The success of the scheme encouraged UTM with the assistance of FNMF to launch two health guarantee products in Bamako using the mutual networks in existence. The first product covered 60% of expenses relating to doctor’s visit and prescribed drugs, the second product covered 75% of hospitalisation costs. The health provider claims the insured portion of costs directly off the mutual releasing the policyholder from the burden of advance payments. Members are requested to provide identification cards when receiving treatment, there are a select number of healthcare providers that participate in the scheme and an agent is based in each hospital to verify and expedite the claims procedure. UTM negotiates and signs on behalf of all the mutuals to ensure that the best prices for medicines are obtained. This guideline prices list is distributed to each mutual, which is required to check each claim for appropriateness. Every month all health centres and all mutuals send in their data on fees and services to UTM, who then carry out a random sample check for each mutual to detect fraudulent behaviour. To be eligible for participation in the insurance scheme the policyholder must be part of the Association de santé communautaire (ASACO) through registration with a community based health centre. The scheme is reliant on the existing solidarity of the mutuals to gain sufficient numbers and avoid moral hazard, consequently the scheme is voluntary and does not exclude pre-existing conditions. The collection of the required premium is done over a year in small regular payments through a health savings plan, this makes it easier for the policyholder to pay the premium and enforces a minimum waiting period of one year. UTM provides resources to undertake educational workshops and marketing of the scheme to the members of the mutual, UTM is also responsible to ensure that sufficient reinsurance on the scheme is available. FNMF also has an important role to play in supporting the scheme: it provides necessary equipment to rural health care centres to ensure that adequate health care is available, it strengthens the link between the health centres and the mutuals, it undertakes actuarial studies and trains doctors and mutual personnel.

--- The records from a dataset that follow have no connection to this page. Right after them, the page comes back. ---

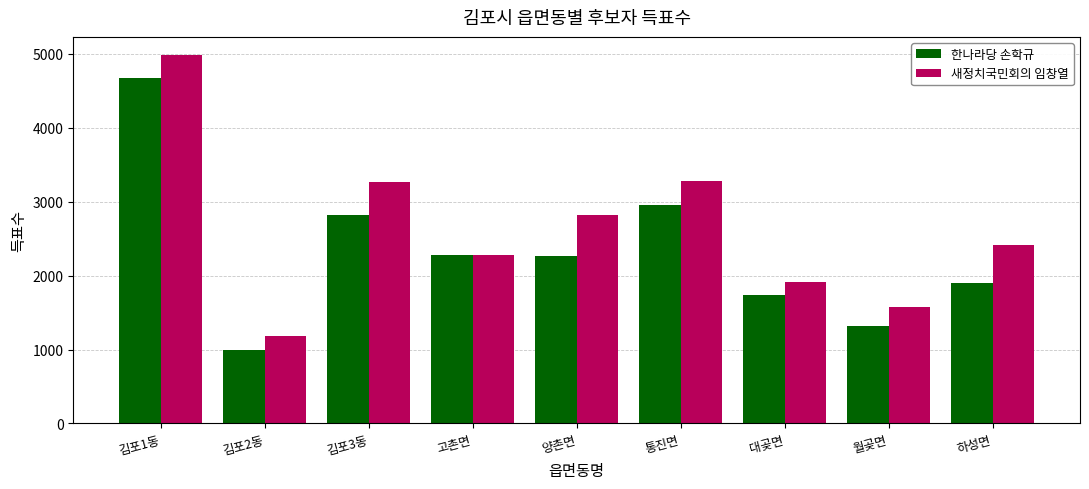

Which series has the largest total across all categories?

새정치국민회의 임창열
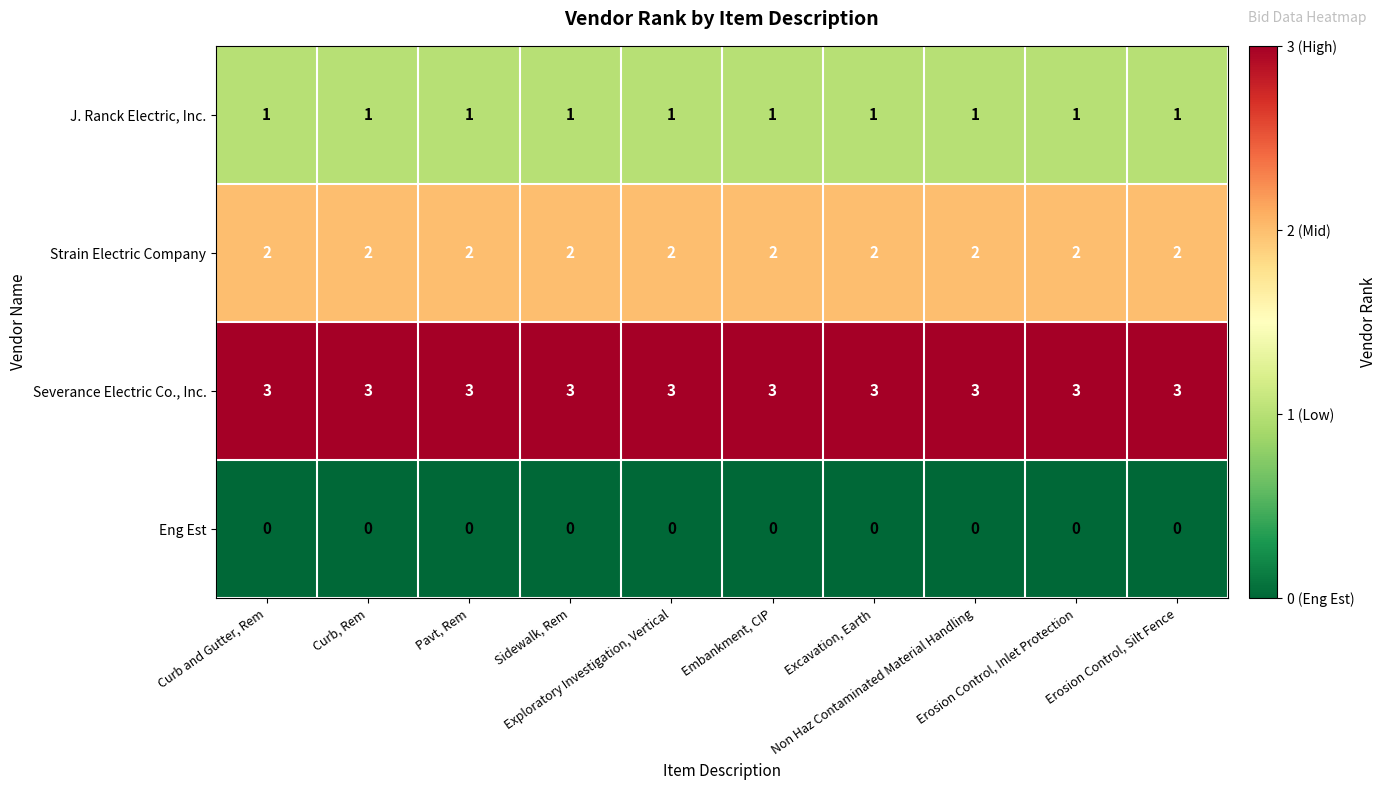

At how many categories does at least one series exceed 1?

10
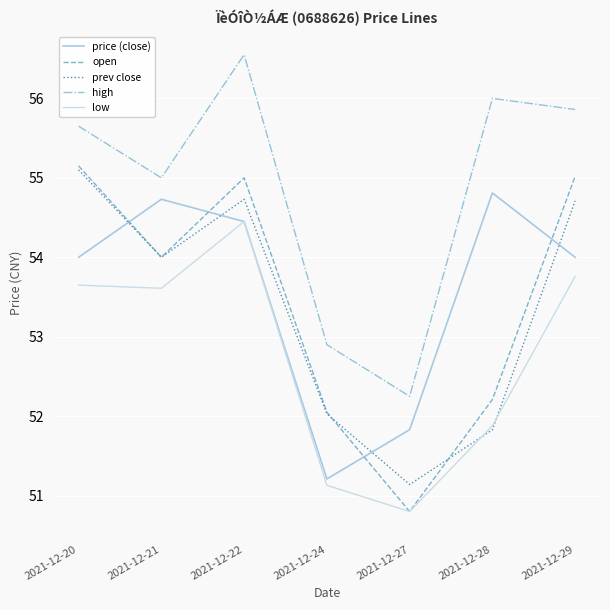

After their last crossing, which series has the higher values: price (close) or prev close?

prev close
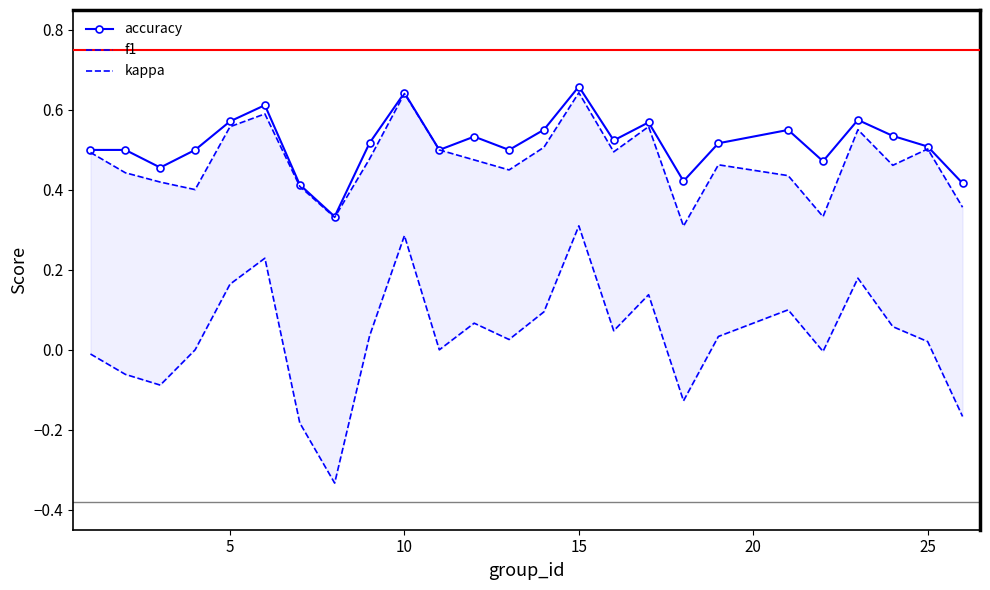

Count the accuracy values in the range 0 to 1.

25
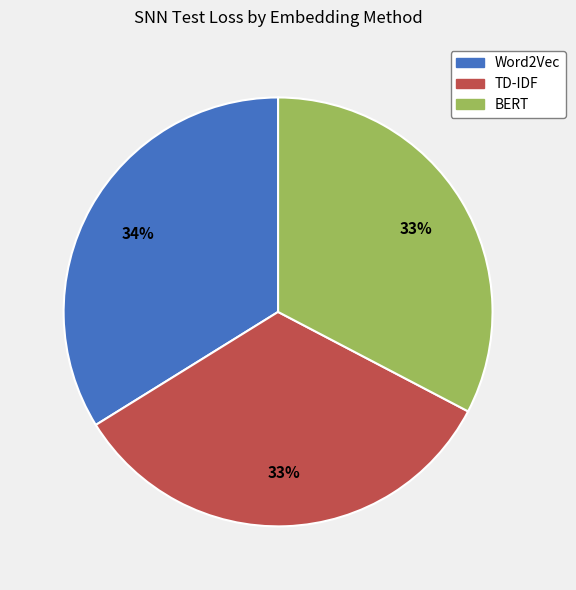

Is there a majority slice in this chart?

No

Whilst the scheme is still subsidised by Cooperation Francaise, there are promising signs that the sustainability of the scheme can be achieved and the scheme can be spread to other target areas. However, this is still a long term goal, there are still many difficulties to overcome, such as affordability, education, communication and infrastructure but in the short term the signs are encouraging in respect of the benefits the scheme is providing to the livelihoods of the poor (Samantar 2001).